I tried to move into the bedroom to keep all of my stuff together so he wouldn’t break anything important. I placed some of my stuff on the bed and sat on the edge crying, waiting for him to be done. He came in about twice and got in my face repeating what he said previously and then asking me if I felt good, if being treated that way felt good because that was what he felt like most of the time- defeated, like I didn’t give a single fuck what he felt- like I didn’t care or love him. He went through my stuff in the dresser and through my med/vitamin box to see what was his (I’d already emptied them out though but he still ended up taking things of mine that he thought were his). In the process, he spilled soda on my clothes and threw my things on the floor.
I’m not the type of person to be reactive in conflict and I usually submit, but since being in therapy and taking it upon myself to learn/help myself, I didn’t want to accept fault for things I felt I didn’t deserve to. But I also don’t know how to stand up for myself just yet, so I sat in silence barely looking at him. This made him even angrier and at one point it sounded like he stopped moving in the living room so I got up to pee since it had been 2 and a half hours of yelling and moving stuff out.
When I came back out I saw he had dumped a gallon of water all over my stuff on the bed and then he proceeded to dump a second gallon on the bed. He then went and grabbed flour and poured it on top of everything. After that, he said some more mean stuff and left.
I was so flustered and upset I tried to call some family friends and my mom, they told me to file a police report and I did, even though I absolutely did not want to because I still love him. The family friends came over and tried to help me clean. Since then I have found other things he wrote on like my car and some items I had in the kitchen.

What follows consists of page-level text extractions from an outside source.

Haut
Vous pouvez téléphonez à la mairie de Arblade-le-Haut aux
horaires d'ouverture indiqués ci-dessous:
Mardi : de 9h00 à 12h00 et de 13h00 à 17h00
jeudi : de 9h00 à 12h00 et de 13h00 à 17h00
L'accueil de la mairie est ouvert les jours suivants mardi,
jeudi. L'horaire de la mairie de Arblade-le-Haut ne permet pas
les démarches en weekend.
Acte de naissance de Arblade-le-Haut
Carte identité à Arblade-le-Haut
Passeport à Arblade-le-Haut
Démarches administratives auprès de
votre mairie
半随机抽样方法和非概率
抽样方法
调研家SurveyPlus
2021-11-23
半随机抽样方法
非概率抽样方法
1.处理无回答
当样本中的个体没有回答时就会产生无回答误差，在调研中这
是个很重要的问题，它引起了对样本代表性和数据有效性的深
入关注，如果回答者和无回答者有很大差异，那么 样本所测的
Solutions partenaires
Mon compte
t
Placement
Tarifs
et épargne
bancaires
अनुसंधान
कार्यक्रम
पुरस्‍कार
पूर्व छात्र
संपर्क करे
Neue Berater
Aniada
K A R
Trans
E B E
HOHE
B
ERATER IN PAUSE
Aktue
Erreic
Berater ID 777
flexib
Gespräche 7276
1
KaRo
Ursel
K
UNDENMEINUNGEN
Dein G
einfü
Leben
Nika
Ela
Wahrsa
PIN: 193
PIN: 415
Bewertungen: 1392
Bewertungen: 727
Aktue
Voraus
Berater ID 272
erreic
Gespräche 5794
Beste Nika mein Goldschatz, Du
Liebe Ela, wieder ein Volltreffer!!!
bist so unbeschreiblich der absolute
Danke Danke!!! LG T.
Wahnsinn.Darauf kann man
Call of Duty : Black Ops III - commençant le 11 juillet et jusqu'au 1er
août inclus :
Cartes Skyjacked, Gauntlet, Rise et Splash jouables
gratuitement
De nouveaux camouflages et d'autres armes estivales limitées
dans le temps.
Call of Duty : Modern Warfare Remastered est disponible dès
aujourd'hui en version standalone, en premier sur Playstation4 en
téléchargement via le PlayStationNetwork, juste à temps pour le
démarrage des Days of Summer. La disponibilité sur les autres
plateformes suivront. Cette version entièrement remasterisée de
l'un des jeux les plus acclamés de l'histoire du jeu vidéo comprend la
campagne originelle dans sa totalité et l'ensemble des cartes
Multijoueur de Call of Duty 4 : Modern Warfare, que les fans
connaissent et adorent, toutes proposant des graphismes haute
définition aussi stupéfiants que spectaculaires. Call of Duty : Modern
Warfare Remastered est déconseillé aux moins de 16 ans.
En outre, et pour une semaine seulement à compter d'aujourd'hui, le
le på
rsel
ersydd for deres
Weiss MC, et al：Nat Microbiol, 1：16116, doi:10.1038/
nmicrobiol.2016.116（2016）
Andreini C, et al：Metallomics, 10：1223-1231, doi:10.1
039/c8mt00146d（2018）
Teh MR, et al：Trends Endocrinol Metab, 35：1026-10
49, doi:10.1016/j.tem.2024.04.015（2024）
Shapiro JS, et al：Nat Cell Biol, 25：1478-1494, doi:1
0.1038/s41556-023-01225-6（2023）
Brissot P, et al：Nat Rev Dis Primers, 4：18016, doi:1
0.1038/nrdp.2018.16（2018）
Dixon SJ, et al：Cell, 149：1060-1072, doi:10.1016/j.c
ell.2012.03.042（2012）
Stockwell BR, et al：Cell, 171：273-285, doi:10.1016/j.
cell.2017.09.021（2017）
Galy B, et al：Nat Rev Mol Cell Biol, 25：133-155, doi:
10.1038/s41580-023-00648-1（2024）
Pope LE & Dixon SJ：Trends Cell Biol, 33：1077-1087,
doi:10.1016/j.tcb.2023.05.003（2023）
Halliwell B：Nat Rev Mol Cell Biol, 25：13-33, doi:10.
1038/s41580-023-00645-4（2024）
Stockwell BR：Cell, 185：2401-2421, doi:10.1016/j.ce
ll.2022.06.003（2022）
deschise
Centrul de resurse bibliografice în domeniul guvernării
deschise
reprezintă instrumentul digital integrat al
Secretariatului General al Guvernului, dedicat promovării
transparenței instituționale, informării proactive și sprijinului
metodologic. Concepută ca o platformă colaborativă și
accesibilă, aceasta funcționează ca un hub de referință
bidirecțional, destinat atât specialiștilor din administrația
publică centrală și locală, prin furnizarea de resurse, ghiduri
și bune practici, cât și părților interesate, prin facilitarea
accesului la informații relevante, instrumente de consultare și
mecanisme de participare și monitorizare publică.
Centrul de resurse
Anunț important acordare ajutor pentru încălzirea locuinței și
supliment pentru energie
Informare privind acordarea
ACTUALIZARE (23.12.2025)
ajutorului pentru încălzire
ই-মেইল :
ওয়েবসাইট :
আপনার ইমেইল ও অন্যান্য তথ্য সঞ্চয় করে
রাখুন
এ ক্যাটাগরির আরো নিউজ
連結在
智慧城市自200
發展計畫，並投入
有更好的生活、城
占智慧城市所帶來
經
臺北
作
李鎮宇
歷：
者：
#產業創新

He messaged me later in the day and wanted to apologize for everything, saying he’d spoken with his mom and felt like he still wanted to salvage the relationship. He said he just didn’t understand why I wanted to break up. I agreed to speak with him and his mom (her as a mediator/guide for the conversation) and I explained my side.
His mom said she felt that everything that went on was a normal part of relationships and that our level of miscommunication and frustration was normal. She also said that we are a good match because I internalize and isolate while he externalizes and craves closeness. To me this just signals that I will feel smothered and he will feel unloved because I’m not providing the level of love and attention he needs. I expressed that and she said that us dating people similar to ourselves would ultimately result in the end of a relationship. She said most people she knew had the same kind of dynamic as us and were eventually able to grow past the miscommunication.
Because of how passive and nonconfrontational I am, this entire situation was a huge problem and severe blow for me in the relationship. I know I still love him and if I could make it work I would (I told him we’d need to enter therapy immediately), but I am so scared I’ll get stuck again and if I do agree to work on things and I eventually still feel we are incompatible, he’ll never believe me, trying to force me to stay into the relationship. I don’t feel like this is a fear of commitment because I am more than willing to commit in the moment but still acknowledge people change and nothing stays the same forever. But I don’t know if it would even be a good idea to work on things. My family disliked him before, but now they especially hate him because they know me as a loving, nonconfrontational, and empathetic person who only wants to help/make things better. Would it be a really bad idea to work on things?